(Data for this exercise begins)

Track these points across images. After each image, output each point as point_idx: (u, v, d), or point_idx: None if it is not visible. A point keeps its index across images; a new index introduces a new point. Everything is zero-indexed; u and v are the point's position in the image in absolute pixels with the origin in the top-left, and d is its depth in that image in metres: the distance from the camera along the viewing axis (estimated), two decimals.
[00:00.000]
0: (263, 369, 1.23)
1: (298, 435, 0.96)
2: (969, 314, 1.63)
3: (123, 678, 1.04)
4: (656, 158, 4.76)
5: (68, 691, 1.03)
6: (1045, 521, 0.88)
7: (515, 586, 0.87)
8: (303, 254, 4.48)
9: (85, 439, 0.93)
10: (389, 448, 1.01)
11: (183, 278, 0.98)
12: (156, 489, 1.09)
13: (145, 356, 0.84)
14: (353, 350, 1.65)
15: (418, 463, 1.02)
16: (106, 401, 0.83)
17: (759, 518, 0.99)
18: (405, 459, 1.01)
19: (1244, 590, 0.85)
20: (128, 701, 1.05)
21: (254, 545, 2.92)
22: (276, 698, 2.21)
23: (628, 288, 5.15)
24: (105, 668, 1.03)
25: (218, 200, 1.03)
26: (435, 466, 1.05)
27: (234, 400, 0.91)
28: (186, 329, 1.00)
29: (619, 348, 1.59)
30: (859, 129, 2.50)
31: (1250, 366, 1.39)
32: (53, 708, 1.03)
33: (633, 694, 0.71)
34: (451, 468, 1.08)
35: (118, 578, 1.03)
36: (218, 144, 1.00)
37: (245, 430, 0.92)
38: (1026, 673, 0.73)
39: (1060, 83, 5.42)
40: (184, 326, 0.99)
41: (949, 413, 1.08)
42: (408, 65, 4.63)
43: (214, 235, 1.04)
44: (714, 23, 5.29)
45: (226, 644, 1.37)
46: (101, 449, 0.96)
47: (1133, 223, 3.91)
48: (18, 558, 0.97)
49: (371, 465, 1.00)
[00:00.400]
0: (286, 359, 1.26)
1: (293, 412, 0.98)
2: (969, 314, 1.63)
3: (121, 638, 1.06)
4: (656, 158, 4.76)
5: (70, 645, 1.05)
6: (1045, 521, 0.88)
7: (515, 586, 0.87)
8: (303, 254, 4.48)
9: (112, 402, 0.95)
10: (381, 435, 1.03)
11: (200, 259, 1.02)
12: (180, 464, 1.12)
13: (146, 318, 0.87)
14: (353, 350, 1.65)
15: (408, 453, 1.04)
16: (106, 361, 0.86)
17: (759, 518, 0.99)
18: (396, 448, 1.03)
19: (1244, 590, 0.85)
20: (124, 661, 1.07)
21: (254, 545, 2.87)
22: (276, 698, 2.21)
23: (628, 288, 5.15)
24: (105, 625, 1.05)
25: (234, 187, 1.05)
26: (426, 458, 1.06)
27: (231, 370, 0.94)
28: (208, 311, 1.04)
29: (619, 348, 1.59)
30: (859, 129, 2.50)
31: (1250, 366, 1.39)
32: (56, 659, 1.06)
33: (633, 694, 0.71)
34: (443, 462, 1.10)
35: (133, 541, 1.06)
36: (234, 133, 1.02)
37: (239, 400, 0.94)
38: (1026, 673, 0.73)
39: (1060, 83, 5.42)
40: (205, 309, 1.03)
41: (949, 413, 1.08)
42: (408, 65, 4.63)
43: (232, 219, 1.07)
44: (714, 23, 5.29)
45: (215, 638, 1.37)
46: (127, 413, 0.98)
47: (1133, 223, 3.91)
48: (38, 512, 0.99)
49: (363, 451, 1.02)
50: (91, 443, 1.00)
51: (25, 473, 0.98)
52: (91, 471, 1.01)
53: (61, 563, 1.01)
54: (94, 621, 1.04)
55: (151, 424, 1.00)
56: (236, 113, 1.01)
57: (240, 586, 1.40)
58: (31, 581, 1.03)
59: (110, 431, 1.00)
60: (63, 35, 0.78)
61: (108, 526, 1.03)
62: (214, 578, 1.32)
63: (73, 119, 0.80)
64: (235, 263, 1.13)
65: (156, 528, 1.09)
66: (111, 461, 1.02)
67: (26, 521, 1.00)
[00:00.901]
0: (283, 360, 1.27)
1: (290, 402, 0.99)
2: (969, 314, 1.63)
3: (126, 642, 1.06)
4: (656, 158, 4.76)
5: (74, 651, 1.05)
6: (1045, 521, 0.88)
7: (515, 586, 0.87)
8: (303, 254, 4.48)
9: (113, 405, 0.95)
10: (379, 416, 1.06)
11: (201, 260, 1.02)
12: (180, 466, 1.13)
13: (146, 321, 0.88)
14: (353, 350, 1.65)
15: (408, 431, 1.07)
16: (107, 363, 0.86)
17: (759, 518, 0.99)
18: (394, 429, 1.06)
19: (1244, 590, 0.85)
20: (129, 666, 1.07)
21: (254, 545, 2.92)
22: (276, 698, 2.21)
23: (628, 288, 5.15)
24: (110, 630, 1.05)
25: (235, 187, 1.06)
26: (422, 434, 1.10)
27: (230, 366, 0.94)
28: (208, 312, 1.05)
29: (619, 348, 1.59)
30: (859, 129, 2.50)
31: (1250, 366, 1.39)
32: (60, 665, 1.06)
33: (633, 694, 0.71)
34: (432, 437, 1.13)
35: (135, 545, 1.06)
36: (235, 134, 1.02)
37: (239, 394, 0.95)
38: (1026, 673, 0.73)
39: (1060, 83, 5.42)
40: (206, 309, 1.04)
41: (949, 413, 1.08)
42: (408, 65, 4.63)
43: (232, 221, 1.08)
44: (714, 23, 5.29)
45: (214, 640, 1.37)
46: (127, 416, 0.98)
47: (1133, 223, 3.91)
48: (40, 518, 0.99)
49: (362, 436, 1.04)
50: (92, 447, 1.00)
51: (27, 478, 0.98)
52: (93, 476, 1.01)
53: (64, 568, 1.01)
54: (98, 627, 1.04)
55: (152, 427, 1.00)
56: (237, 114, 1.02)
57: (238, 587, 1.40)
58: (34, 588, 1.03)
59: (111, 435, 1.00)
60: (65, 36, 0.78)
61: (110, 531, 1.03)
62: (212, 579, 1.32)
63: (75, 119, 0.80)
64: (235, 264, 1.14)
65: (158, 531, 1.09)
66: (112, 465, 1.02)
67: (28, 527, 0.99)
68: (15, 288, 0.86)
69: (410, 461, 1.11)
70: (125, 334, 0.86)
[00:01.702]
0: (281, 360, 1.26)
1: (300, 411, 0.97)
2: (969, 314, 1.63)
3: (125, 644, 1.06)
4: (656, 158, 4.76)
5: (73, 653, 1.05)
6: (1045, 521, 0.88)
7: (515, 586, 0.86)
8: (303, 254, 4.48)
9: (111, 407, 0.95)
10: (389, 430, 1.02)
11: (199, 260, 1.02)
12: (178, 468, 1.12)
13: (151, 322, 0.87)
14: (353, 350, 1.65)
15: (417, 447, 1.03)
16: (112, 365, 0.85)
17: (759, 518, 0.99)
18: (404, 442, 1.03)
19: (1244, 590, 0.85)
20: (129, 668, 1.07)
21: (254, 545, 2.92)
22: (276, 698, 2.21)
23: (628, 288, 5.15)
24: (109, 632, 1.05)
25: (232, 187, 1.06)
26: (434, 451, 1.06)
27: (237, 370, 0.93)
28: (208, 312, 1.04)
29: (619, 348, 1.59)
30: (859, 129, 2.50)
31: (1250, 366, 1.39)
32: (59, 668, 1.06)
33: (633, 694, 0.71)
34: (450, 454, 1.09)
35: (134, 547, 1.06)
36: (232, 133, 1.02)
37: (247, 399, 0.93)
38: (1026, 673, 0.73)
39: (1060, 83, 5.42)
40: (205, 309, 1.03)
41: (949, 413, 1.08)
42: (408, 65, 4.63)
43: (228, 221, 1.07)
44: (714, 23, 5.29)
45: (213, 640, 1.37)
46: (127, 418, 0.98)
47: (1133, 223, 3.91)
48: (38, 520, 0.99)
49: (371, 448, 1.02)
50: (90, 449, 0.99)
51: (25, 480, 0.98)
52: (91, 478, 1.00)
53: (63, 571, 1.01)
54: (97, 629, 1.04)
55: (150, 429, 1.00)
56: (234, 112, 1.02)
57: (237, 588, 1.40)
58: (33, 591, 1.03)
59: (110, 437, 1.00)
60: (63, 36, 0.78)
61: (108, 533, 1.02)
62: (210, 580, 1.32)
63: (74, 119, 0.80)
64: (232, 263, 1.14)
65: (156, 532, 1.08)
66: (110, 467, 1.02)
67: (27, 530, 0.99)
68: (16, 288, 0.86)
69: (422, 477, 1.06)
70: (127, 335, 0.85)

(Data for this exercise ends)

** Brief **
Out of the listing above, reproduce exactly the lines from the one with "12: (156, 489, 1.09)" up to and including the one with "24: (105, 668, 1.03)".

** Answer box **
12: (156, 489, 1.09)
13: (145, 356, 0.84)
14: (353, 350, 1.65)
15: (418, 463, 1.02)
16: (106, 401, 0.83)
17: (759, 518, 0.99)
18: (405, 459, 1.01)
19: (1244, 590, 0.85)
20: (128, 701, 1.05)
21: (254, 545, 2.92)
22: (276, 698, 2.21)
23: (628, 288, 5.15)
24: (105, 668, 1.03)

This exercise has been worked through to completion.